Dong Xu: Yeah. So I think one possible strategy, as I mentioned, is not directly targeting functional sites. For example, in the old days, I mean, so far, pretty much, people primarily focus on so-called active sites. So the target positions are relatively limited.
With this method, it opens the door to other potential sites. For example, you could have a pass on the protein’s surface. So along the pass, multiple positions could be targeted. So we hope this method would allow people to explore more potential drug target sites, so that I believe could be useful.
Alana Hippensteele: Are there any other areas within health care research where this technology might also be applicable outside of the drug therapy focus?
Dong Xu: Yeah, so that's an interesting question. In fact, this method potentially can be used for some other things. So, to be more technically specific, it is called the neuro relational inference. That means that you actually can infer future trends. So what we're doing right now, actually, is to apply this method to predict COVID-19 development trends. So that is, in different areas, we use one country or one state as a unit, and then we see the relationship between those counties in terms of whether they are neighbors, and then we have a time course of COVID-19. In each country, or each state, we also have different variants, like the omicron variant, etc, and then we have a trajectory.
So we are using this same method, basically, to build a graph. In this case, each node will be either a state or a county, and then the edges between nodes will be the neighboring relationship with just a simple distance. Then each node will have a time course, and that's how we see the COVID-19 up and down, and then we can use methods to project let's say, what would happen one week from now or one month from now, what kind of variants will change over time? So that's another application of using these neural relational inference for predicting trajectories.
Then potentially can be used to predict other dynamic trajectories, for example, the mutation trajectory and also other cellular change trajectories. So we hope we can use this method to study more biological topics.
Alana Hippensteele: That's very interesting. Do you have any future plans in terms of what you will be researching on the horizon?
Dong Xu: Yeah, so in fact, my current focus, starting from about 10 years ago, is to apply deep learning for biomedical studies. So right now, we study a lot of single-cell data analysis, that is data derived from an individual cell in terms of gene expression, in terms of so-called regulatory changes, and then we infer from single-cell data some useful information related to, let's say, the immune system, cancers, and others. So we use a lot of deep learning for that in our study.
We also do other studies, for example, to predict where protein will be localized, or a so-called putting localization problem using deep learning.
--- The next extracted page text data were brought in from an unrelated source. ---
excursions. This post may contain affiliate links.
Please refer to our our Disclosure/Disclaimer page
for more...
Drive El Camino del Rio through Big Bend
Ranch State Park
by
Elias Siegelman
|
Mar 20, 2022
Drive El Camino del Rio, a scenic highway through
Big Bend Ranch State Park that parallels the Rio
So deep learning, just like its role in many other fields, really is playing a very important role in biomedical research.
What we see with deep learning is there are a lot of things which couldn't be done without deep learning. Now, it becomes possible to use deep learning to explore and also many other problems. There were methods [before], but with deep learning, we do see significant improvement for those methods. So I probably will continue to focus on the application of deep learning in biomedical research for the next 5 to 10 years.